Exactly the lines from the beginning of the listing below through the line that contains "vary per canton. |" should be transcribed, and pictures must stay out.
Records to process Start Marker
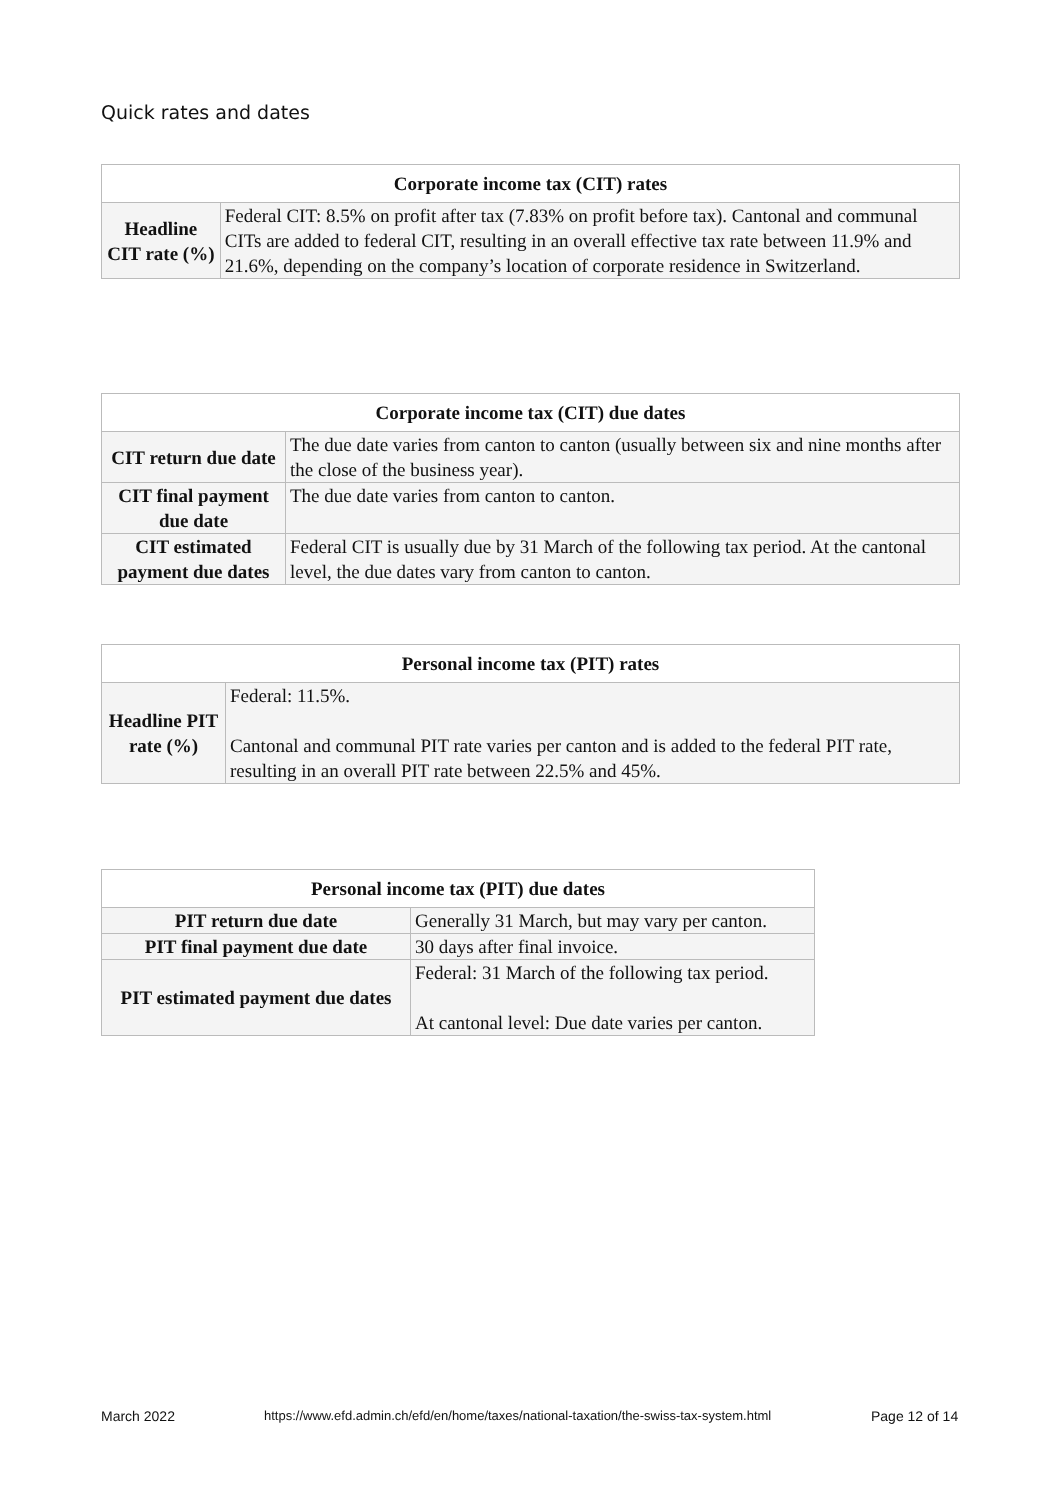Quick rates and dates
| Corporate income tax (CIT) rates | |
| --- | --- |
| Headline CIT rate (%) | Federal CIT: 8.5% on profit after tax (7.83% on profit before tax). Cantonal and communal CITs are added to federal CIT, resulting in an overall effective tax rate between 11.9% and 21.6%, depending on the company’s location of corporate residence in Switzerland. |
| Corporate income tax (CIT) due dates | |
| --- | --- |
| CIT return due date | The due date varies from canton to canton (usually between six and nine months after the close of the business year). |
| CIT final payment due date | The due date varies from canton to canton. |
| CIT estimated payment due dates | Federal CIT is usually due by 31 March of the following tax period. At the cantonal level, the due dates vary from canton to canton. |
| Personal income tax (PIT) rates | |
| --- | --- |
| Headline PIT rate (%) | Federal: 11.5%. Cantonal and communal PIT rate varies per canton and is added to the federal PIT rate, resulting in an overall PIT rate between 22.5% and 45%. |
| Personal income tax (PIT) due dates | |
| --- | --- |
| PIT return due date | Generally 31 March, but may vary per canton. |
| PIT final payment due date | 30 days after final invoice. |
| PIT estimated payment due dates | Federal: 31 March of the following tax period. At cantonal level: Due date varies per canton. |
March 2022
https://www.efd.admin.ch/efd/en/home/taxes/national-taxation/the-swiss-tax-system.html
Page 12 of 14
Records to process End Marker
* Response:
Quick rates and dates
| Corporate income tax (CIT) rates | |
| --- | --- |
| Headline CIT rate (%) | Federal CIT: 8.5% on profit after tax (7.83% on profit before tax). Cantonal and communal CITs are added to federal CIT, resulting in an overall effective tax rate between 11.9% and 21.6%, depending on the company’s location of corporate residence in Switzerland. |
| Corporate income tax (CIT) due dates | |
| --- | --- |
| CIT return due date | The due date varies from canton to canton (usually between six and nine months after the close of the business year). |
| CIT final payment due date | The due date varies from canton to canton. |
| CIT estimated payment due dates | Federal CIT is usually due by 31 March of the following tax period. At the cantonal level, the due dates vary from canton to canton. |
| Personal income tax (PIT) rates | |
| --- | --- |
| Headline PIT rate (%) | Federal: 11.5%. Cantonal and communal PIT rate varies per canton and is added to the federal PIT rate, resulting in an overall PIT rate between 22.5% and 45%. |
| Personal income tax (PIT) due dates | |
| --- | --- |
| PIT return due date | Generally 31 March, but may vary per canton. |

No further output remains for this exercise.